When Krishnamurti came to India in November 1985, he was in his ninety-first year. He had returned, in the words of a friend, to 'say goodbye'. Despite his terminal illness, he visited the Rajghat School in Varanasi, the Rishi Valley School in Andhra Pradesh, and Vasanta Vihar in Madras (now Chennai) to give public talks and participate in the discussions with all the vigour and passionate concern of the previous sixty years of his working life. In his last talk, at Vasanta Vihar, he inquired into the origin of life and said: 'Creation is something that is most holy, that is the most sacred thing in life, and if you have made a mess of your life, change it. Change it today, not tomorrow.'
First published in 1988, two years after Krishnamurti's death, THE LAST TALKS is now being brought out as an Expanded Edition, with four additional chapters.
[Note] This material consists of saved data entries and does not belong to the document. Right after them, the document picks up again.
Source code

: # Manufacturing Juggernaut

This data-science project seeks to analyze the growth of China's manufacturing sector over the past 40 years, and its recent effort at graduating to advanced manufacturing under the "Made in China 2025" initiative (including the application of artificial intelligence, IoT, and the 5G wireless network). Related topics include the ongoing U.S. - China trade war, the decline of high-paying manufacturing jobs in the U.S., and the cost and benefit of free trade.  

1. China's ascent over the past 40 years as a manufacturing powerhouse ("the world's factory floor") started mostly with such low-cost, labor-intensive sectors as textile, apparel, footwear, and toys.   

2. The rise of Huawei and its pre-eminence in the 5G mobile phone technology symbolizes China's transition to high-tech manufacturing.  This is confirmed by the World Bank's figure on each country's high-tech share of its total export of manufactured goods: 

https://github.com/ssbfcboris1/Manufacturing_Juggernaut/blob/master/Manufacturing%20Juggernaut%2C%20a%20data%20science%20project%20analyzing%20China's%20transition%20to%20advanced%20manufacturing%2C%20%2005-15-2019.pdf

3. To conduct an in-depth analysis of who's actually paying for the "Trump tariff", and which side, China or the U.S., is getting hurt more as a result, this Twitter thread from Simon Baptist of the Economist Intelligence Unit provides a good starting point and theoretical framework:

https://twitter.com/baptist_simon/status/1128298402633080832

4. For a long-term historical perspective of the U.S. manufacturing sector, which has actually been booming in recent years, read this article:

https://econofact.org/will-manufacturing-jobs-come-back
J. Krishnamurti (1895-1986) is regarded as one of the greatest philosophers and religious teachers of all time. For more than sixty years he travelled the world over, giving talks and holding dialogues, not as a guru but as a friend. His teachings are not based on book knowledge and theories, and therefore they communicate directly to anyone seeking answers to the present world crisis as well as to the eternal problems of human existence.
THIS BOOK WAS first published in 1988 in Great Britain by Victor Gollancz Ltd., and in the USA by Harper & Row, under the title The Future is Now. In India it was published by Krishnamurti Foundation India as The Last Talks. This is the second and revised edition of the book, which includes the following four events that had been left out of the first edition:
The First and Third Discussion with the teachers of Rishi Valley School.
The First Educational Conference in Rishi Valley School.
The First Public Talk in Madras.
IT WAS KRISHNAMURTI'S last journey to India. He had already stated at Saanen, Switzerland, that there would not be any more talks there; and he had written to a friend:
We have had the most marvellous four days of weather, sunny every day, and the valley is telling us goodbye.